ISLAMTODAY ID-Jurnalis Mesir terkemuka, Emad el-Din Adeeb, telah memicu reaksi marah dari para pejabat dan jurnalis setelah menulis tentang ’14 alasan’ pemerintah otoriter gagal di negara-negara Arab.
Sebuah artikel yang menguraikan alasan jatuhnya rezim otoriter telah memicu reaksi luas dari pejabat dan tokoh media yang berafiliasi dengan pemerintah Abdel Fattah el-Sisi.
Emad el-Din Adeeb, 66, adalah salah satu jurnalis Mesir paling terkenal dan tokoh masyarakat pro-pemerintah.
Meskipun artikel Adeeb pertama kali diterbitkan pada 14 Agustus di situs web Asas Media Lebanon, pejabat yang mengikuti garis pemerintah baru-baru ini menggambarkannya sebagai “ofensif”, dan mengklaim bahwa kelompok oposisi terlarang, Ikhwanul Muslimin, dapat mengeksploitasinya.
“Saya sangat mengkhawatirkan rezim dan rakyat kita mulai sekarang hingga pertengahan tahun depan, ketika mata pencaharian, layanan yang buruk, dan ketidakmungkinan kehidupan sehari-hari akan menjadi bahan bakar kerusuhan sosial yang menghancurkan”, ujar Emad el-Din Adeeb, seperti dilansir dari MEE, Senin (24/8).
Mahmoud Mosallam, seorang jurnalis dan anggota Senat Mesir, mengatakan kepada Ten Channel pada hari Ahad (21/8), “Saya sedih bahwa artikel semacam itu mengatasnamakan penulis Emad el-Din Adeeb. Saya tidak dapat membayangkan sampai sekarang dia menulis kata-kata sulit ini. .”
Pada tahun 2013, Adeeb mendukung kudeta Sisi terhadap pemerintahan terpilih Mohamed Morsi.
Namun, dalam beberapa tahun terakhir ia telah memperingatkan kerusuhan sipil di Mesir jika korupsi tidak ditangani dan ekonomi terus memburuk.
Adeeb yang saat ini tinggal di Abu Dhabi, menulis dalam artikel berjudul “14 alasan jatuhnya penguasa dan rezim,” bahwa korupsi, kurangnya minat pada kepentingan publik, memerintah dengan seenaknya, dan mendukung anggota keluarga di posisi pemerintah adalah bagian dari itu resep ketidakstabilan rezim di Timur Tengah dan jatuhnya para pemimpin.
“Saya sangat mengkhawatirkan rezim dan rakyat kami mulai sekarang hingga pertengahan tahun depan, ketika mata pencaharian, layanan yang buruk, dan ketidakmungkinan kehidupan sehari-hari akan menjadi bahan bakar kerusuhan sosial yang menghancurkan,” ungkap Adeeb.
Meski Adeeb tidak menyebut pemerintah Mesir atau Presiden Sisi, artikelnya ditafsirkan sebagai analisis situasi politik dan ekonomi Mesir.
Pada hari Senin (22/8), Adeeb mengatakan kepada CNN dalam bahasa Arab bahwa artikelnya berbicara “tentang sistem politik dunia sepanjang sejarah, dan itu tidak ada hubungannya dengan kasus Mesir”.
Namun, pejabat pro-pemerintah tidak senang dengan itu.
Mosallam mengatakan kepada Ten Channel bahwa dia merasa “sedih dengan perayaan artikel Adeeb oleh Ikhwan”.
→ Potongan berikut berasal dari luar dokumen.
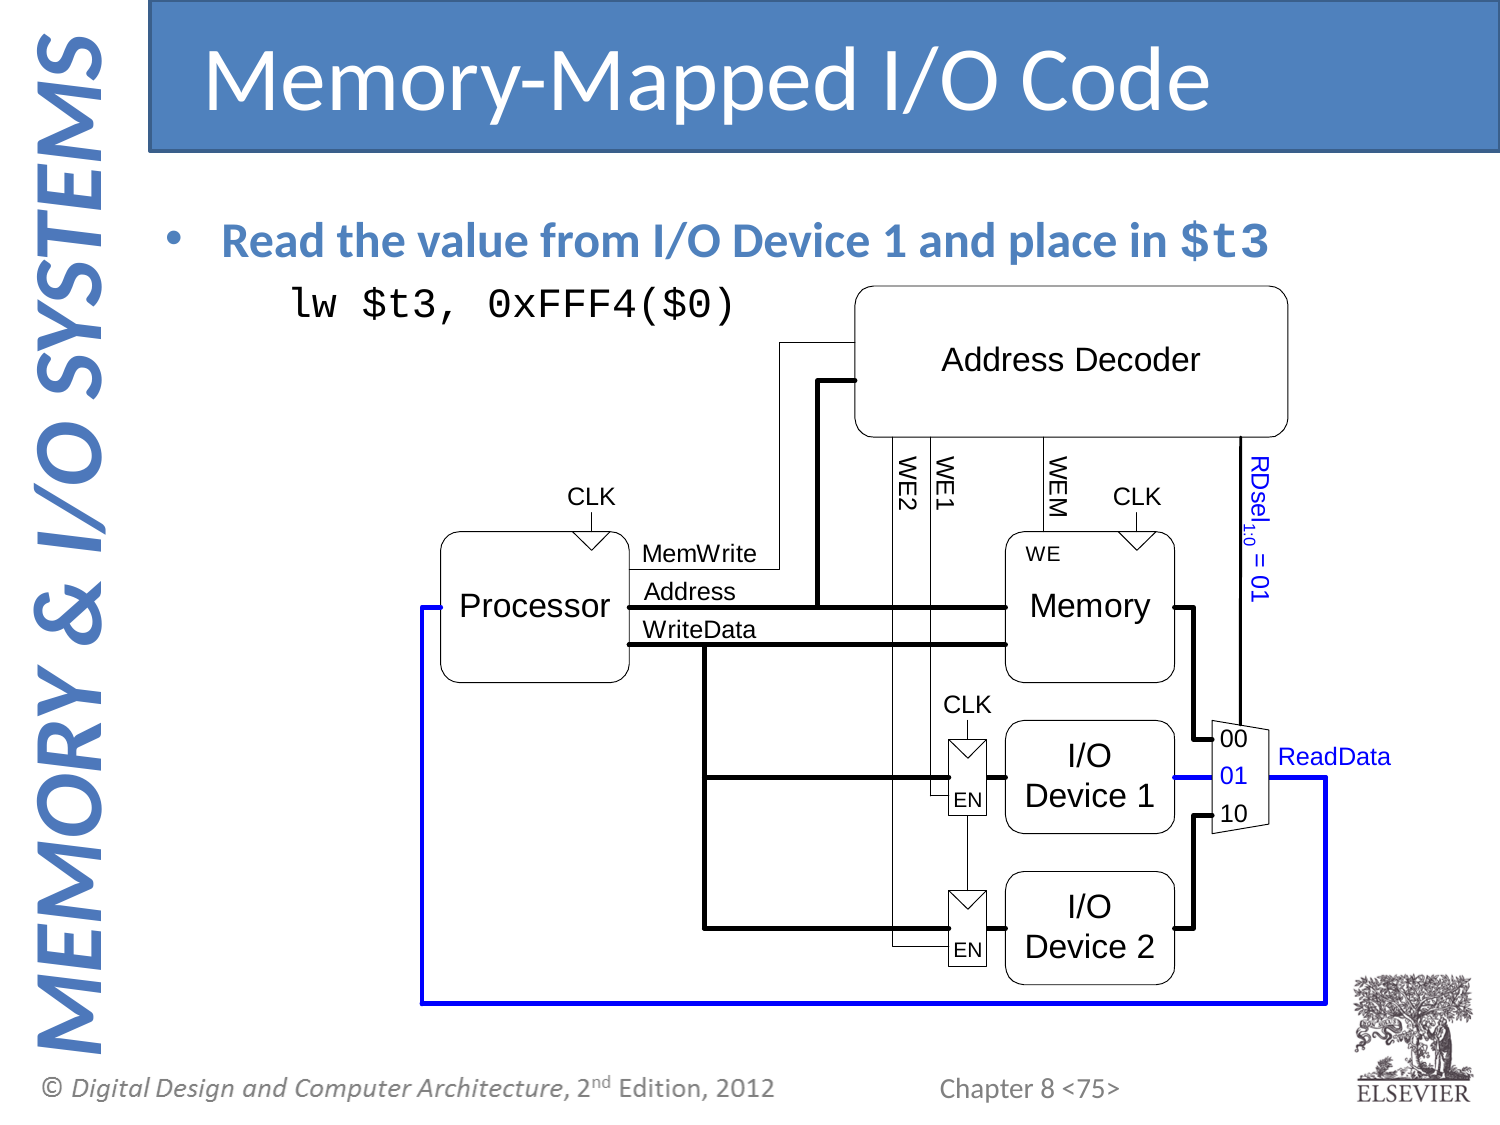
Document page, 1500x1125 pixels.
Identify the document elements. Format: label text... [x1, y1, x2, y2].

text_box Memory-Mapped I/O Code [187, 11, 1488, 136]
picture [0, 141, 1500, 1125]
picture [0, 0, 148, 140]
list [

Mustafa Bakri, seorang anggota parlemen Mesir dan pendukung Sisi, juga mengatakan kepada saluran Ten,
“Mengapa Emad el-Din Adeeb menulis dalam bahasa pesimistis ini? Seolah-olah dia ingin memberi tahu dunia bahwa Mesir berada di ambang kekacauan besar yang bisa makan semuanya yang hijau dan kering.”
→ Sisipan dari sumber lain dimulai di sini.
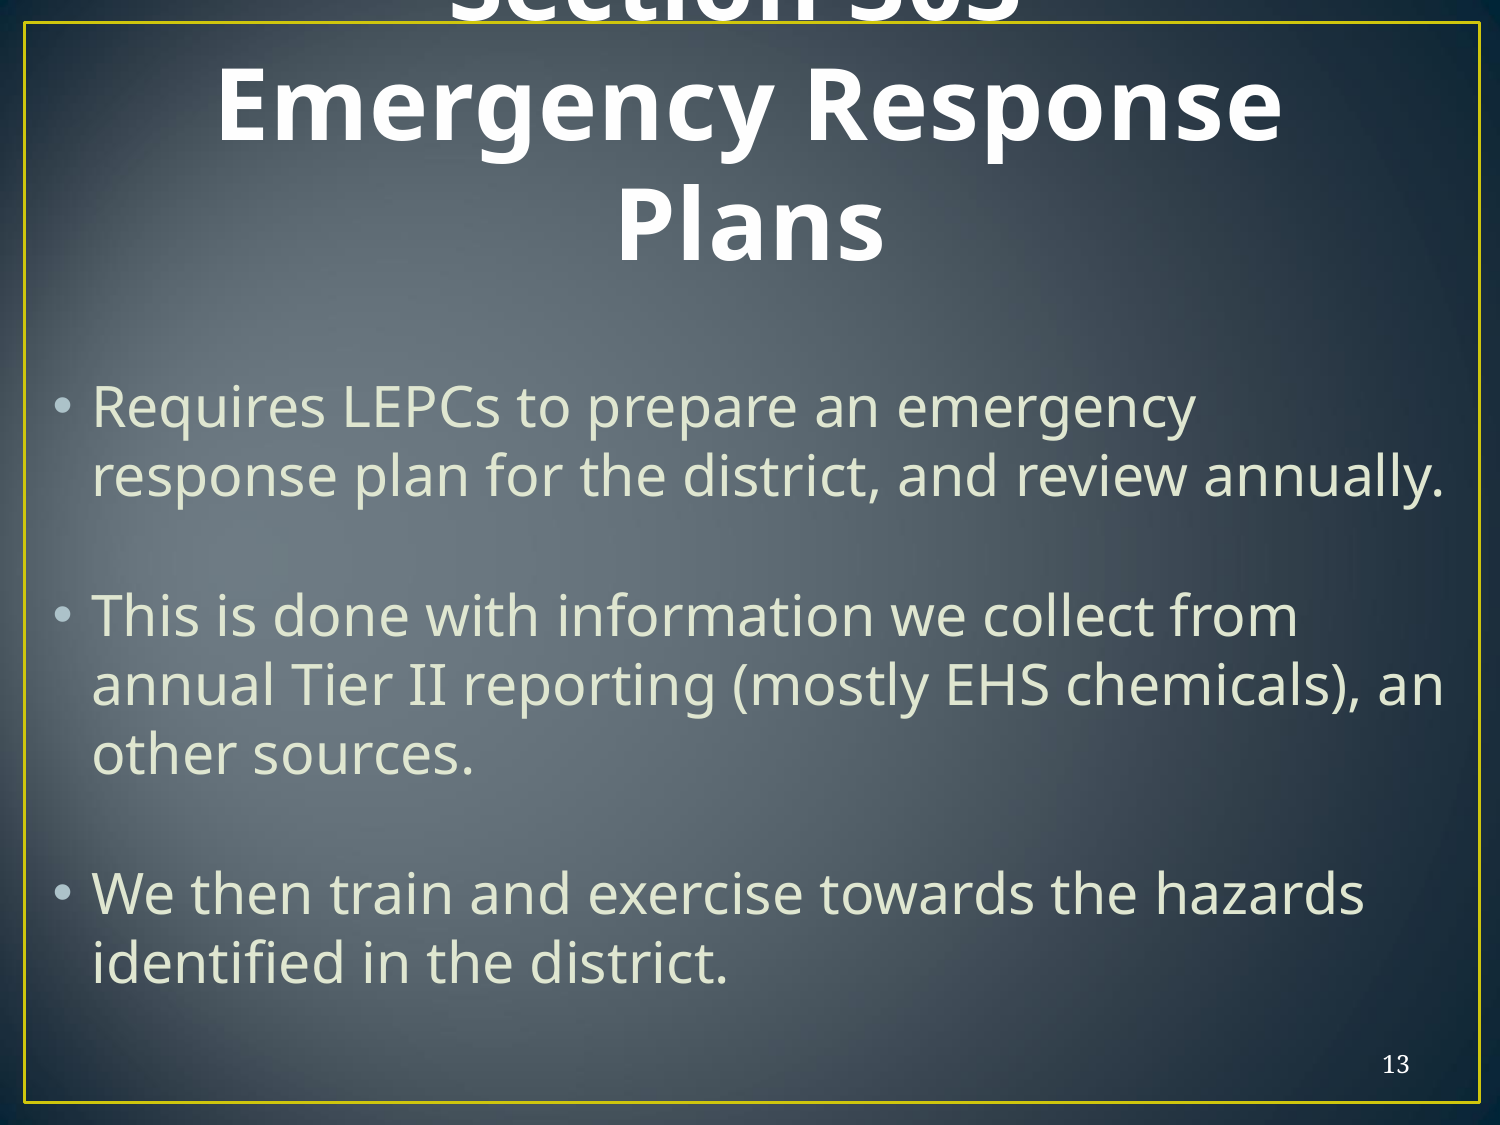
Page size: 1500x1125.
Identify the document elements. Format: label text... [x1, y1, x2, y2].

“Ya, kami menderita dari kenyataan yang sulit, dan ada banyak kelompok yang menderita karena harga tinggi, tetapi mengapa artikel ini diterbitkan pada saat ini? Apakah itu upaya untuk memancing frustrasi?” ungkap Bakri.
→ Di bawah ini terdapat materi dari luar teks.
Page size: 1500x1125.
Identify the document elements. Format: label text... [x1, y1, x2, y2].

Dalam artikel kontroversial lainnya di bulan Juni, Adeeb menulis bahwa Mesir membutuhkan rencana bantuan keuangan segera untuk menghindari risiko kehancuran total.
Dia mendesak negara-negara Teluk untuk memberikan bantuan keuangan ke Kairo sebelum kemungkinan “kembali ke apa yang disaksikan negara itu pada tahun 2011,” mengacu pada gerakan protes massa yang menggulingkan otokrat lama Hosni Mubarak.